▶ **WHAT THE TASK ASKS**: Please quote all of the entries below word for word, leaving out the pictures.

────────────────────

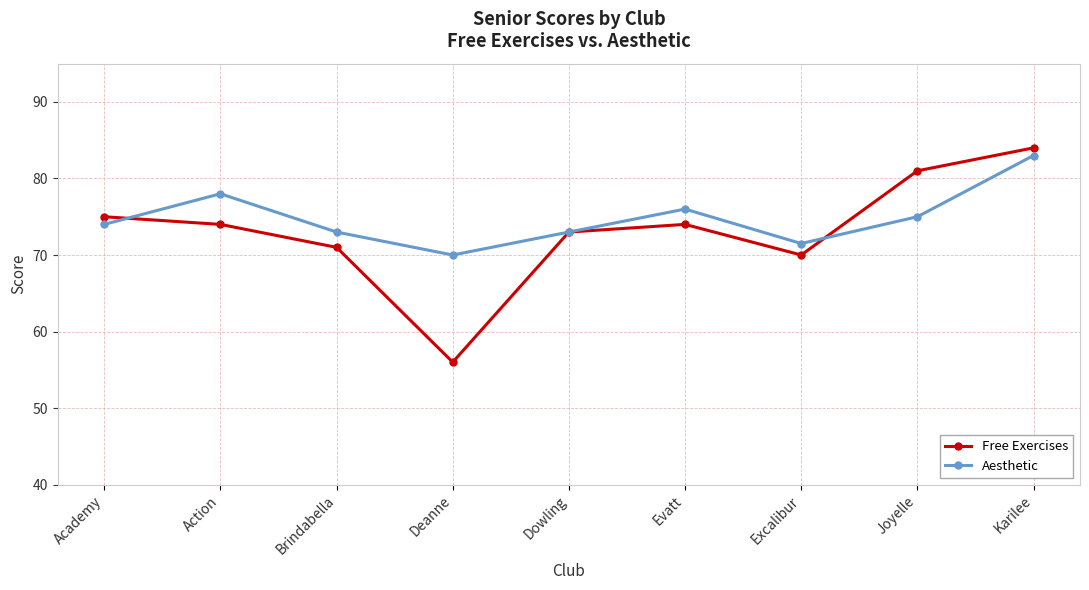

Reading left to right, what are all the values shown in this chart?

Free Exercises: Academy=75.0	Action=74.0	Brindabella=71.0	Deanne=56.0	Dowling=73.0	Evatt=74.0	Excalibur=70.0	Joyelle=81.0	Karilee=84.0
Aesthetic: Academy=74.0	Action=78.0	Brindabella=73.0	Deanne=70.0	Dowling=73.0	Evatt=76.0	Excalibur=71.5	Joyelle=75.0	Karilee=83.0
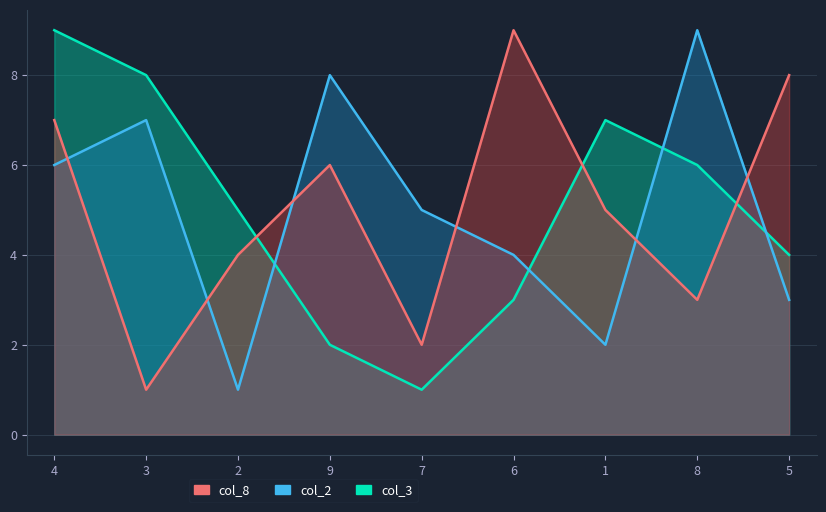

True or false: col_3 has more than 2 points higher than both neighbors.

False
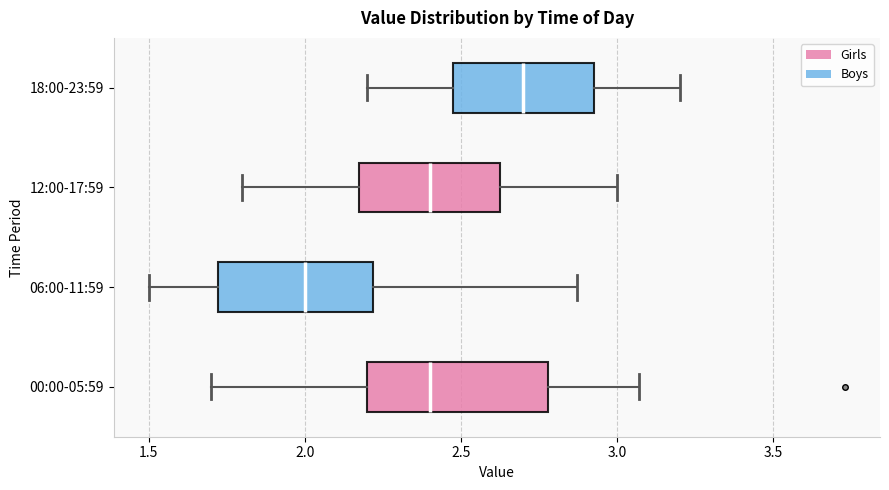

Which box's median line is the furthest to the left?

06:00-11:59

────────────────────

▶ **ANSWER BOX**:
Reading left to right, what are all the values shown in this chart?

Free Exercises: Academy=75.0	Action=74.0	Brindabella=71.0	Deanne=56.0	Dowling=73.0	Evatt=74.0	Excalibur=70.0	Joyelle=81.0	Karilee=84.0
Aesthetic: Academy=74.0	Action=78.0	Brindabella=73.0	Deanne=70.0	Dowling=73.0	Evatt=76.0	Excalibur=71.5	Joyelle=75.0	Karilee=83.0

True or false: col_3 has more than 2 points higher than both neighbors.

False

Which box's median line is the furthest to the left?

06:00-11:59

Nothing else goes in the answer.